La tormenta sobre A Coruña

La tormenta sobre A Coruña

La lluvia golpeaba los tejados con fuerza, y el viento, cargado de sal y furia, arrancaba a la ciudad de su sueño vespertino. En la plaza de María Pita, desierta bajo el manto de oscuridad, tres figuras se enfrentaban, sus sombras proyectadas sobre las piedras gastadas, como espectros de otros tiempos.

El primero, un hombre de rostro pálido y ojos penetrantes, con el cabello mojado pegado a la frente, apretaba un cigarro entre sus dedos temblorosos. «Esto es un maldito error», murmuró. «Si me hubieras escuchado, todo esto no habría sucedido. Pero siempre tienes que ser el dueño de todo, ¿verdad, Manuel?»

Manuel, de pie frente a él, con la mirada fija en la torre de Hércules, soltó una risa seca. «Error, dices… No te equivoques, Emilio. Este es el destino de todos los que se atreven a desafiar lo que no deben. Y tú, siempre el cobarde, no lo entiendes.»
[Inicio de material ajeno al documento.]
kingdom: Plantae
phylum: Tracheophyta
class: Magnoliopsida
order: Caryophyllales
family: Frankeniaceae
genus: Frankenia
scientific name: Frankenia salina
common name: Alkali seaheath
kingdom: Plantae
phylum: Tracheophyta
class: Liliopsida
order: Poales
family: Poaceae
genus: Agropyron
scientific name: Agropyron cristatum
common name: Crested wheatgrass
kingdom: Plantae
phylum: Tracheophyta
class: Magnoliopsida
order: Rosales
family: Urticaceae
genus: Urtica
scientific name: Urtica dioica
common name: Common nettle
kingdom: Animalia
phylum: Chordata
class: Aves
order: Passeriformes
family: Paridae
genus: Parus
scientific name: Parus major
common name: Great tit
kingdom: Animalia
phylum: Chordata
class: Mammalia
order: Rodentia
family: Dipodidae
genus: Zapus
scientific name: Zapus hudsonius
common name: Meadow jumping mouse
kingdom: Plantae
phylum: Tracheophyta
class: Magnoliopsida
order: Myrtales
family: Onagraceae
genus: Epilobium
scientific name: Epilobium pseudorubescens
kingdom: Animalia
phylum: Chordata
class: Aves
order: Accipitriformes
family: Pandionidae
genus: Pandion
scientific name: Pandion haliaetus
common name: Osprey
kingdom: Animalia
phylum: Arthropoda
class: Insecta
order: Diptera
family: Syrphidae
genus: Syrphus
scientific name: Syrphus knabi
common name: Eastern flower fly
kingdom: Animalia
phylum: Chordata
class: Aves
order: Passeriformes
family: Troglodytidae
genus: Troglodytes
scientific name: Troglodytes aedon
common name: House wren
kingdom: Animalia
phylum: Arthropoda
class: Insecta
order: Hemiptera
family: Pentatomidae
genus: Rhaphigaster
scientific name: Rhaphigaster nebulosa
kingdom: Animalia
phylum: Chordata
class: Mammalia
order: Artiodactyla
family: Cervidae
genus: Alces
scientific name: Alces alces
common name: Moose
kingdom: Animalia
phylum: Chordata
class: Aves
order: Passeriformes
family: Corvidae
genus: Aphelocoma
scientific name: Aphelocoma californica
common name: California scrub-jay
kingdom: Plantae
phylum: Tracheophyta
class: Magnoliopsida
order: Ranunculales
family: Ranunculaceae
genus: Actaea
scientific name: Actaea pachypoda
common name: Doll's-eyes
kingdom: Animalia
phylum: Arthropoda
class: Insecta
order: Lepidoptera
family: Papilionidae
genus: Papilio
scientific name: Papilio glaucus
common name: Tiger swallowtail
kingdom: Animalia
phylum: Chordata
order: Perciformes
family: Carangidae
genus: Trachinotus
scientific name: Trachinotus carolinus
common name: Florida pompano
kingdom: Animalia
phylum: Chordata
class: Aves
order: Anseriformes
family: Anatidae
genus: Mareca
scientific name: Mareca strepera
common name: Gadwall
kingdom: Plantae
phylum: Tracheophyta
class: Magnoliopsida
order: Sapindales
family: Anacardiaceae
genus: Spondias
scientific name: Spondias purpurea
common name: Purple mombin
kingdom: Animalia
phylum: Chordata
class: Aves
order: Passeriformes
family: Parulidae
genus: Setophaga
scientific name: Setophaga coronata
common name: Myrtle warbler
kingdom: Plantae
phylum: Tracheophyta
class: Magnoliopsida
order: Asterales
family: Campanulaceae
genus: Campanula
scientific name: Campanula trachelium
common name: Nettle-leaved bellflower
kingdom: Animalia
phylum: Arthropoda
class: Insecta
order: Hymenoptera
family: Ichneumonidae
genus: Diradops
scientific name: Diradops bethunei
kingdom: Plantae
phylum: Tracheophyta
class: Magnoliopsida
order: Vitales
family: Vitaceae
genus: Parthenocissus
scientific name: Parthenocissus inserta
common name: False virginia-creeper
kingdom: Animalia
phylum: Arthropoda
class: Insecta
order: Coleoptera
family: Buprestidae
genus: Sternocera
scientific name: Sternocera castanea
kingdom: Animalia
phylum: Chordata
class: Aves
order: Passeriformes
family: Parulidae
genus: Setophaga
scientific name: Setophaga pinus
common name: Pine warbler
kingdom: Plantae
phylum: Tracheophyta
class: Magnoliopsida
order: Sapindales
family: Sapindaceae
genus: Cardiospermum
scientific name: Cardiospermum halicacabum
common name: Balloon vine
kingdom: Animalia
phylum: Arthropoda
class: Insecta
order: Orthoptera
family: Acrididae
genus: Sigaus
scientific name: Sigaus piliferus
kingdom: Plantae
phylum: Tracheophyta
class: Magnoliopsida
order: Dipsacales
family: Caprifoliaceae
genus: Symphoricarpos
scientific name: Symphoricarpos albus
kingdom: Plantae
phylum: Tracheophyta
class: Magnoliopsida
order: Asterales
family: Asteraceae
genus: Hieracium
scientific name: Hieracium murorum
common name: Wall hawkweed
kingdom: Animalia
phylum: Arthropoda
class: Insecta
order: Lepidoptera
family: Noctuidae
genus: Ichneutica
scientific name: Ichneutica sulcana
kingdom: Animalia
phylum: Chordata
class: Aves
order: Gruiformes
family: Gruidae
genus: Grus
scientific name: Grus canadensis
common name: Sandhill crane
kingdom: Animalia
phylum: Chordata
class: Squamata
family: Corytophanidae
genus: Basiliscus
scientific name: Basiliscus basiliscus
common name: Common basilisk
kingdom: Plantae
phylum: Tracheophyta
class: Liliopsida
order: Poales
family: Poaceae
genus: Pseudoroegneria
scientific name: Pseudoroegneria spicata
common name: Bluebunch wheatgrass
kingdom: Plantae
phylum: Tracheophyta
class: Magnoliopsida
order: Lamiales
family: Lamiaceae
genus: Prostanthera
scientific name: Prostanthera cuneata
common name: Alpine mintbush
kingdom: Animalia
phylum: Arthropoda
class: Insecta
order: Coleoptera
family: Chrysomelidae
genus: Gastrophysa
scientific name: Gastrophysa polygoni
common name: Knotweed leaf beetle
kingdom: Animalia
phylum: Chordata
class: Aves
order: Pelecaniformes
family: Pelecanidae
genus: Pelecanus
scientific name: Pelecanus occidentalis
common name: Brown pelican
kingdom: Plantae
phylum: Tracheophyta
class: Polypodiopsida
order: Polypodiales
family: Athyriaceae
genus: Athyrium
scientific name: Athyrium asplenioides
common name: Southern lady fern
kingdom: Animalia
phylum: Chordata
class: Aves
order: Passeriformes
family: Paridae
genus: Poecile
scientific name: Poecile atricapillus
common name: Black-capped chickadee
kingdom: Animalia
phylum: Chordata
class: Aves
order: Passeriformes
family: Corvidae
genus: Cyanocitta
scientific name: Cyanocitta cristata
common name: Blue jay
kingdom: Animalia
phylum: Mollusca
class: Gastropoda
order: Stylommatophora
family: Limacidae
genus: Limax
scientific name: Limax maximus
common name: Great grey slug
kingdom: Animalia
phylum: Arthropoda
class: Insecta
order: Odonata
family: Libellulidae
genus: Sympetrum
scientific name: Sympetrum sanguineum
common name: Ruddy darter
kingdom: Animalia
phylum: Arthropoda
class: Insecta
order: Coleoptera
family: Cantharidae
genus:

«¡Cobarde!» Emilio dio un paso al frente, levantando el puño. «Lo que temes, Manuel, no es el destino, sino lo que has desatado. Lo que has invocado. Lo que… lo que ahora viene por nosotros.»

El tercero, una mujer de ojos intensamente oscuros, se apartó de la pared del antiguo convento de San Francisco. Con la voz grave, casi como un susurro, intervino: «Tanto que hablan, y no se dan cuenta de lo que está frente a ustedes. No hay escapatoria. Ni en el mar, ni en la niebla.»

«¿Y tú qué sabes, Lúa?», replicó Emilio, su rostro contraído de rabia. «Siempre has estado en las sombras, jugando a las adivinaciones y al misticismo. Si es cierto lo que dices, ¿por qué no actúas ya? ¿Por qué nos has traído hasta aquí, si no tienes una maldita respuesta?»

Lúa no se inmutó. «Porque este es el lugar donde todo comenzó. Aquí, en estas piedras viejas que conocen los secretos del mar, la tormenta se desatará. El mal se alimenta de la oscuridad que vosotros mismos habéis sembrado. Yo solo soy la espectadora, el eco de lo que los hombres han construido.»

Manuel dejó escapar un suspiro pesado, como si todo su cuerpo estuviera harto de la vida. «¿Y qué quieres que hagamos? ¿Arrodillarnos ante el mal? ¿Pedir perdón por algo que nunca hemos podido entender?»

«Nos queda el mar», dijo Emilio, con la mirada fija en las olas embravecidas que golpeaban las rocas cercanas, iluminadas solo por la tenue luz de un faro lejano. «Nos queda el mar… y tal vez la última oportunidad de salvarnos.»

Lúa soltó una carcajada amarga. «El mar no salvará a nadie. En esas aguas oscuras y turbulentas ya nada vive. El mismo mar que ha engullido barcos, vidas, sueños. Los vientos de la costa no son meros susurros, son voces. Y esas voces ya nos han condenado.»

De repente, un crujido seco recorrió el aire, como si las mismas piedras de la ciudad se estuvieran desgarrando. La torre de Hércules, con su silueta inconfundible, comenzó a brillar con una luz fría, sobrenatural. La niebla se espesó, envolviendo a los tres en su abrazo helado, y desde el fondo del mar, un rugido profundo resonó, como si el océano mismo despertara de un sueño ancestral.

Emilio miró a Manuel y a Lúa, sus ojos llenos de terror y odio. «¿Esto es lo que querías? ¿Esto es lo que nos has traído? ¡Destrúyelo, Lúa! ¡Destruye el faro, destruye el mal!»

«Destruirlo», dijo Lúa con calma, sin pestañear. «¿Y qué ganáis destruyéndolo? ¿Más sangre? ¿Más odio? ¿Sabéis lo que viene? Lo que nos ha traído hasta aquí no es solo la ira de un hombre, ni la de un dios, ni siquiera la de un monstruo. Lo que ha llegado… es el final.»

El viento arrancó con fuerza, levantando la niebla hasta cubrir sus rostros. El cielo, oscuro y colérico, parecía abrirse sobre ellos como la boca de una bestia. El mar rugía con la furia de mil tormentas, y desde las sombras, una figura se alzó en el horizonte, emergiendo de las aguas negras, con la lentitud de una pesadilla viviente.

«Ya está aquí», dijo Lúa, como si todo estuviera sellado desde el principio.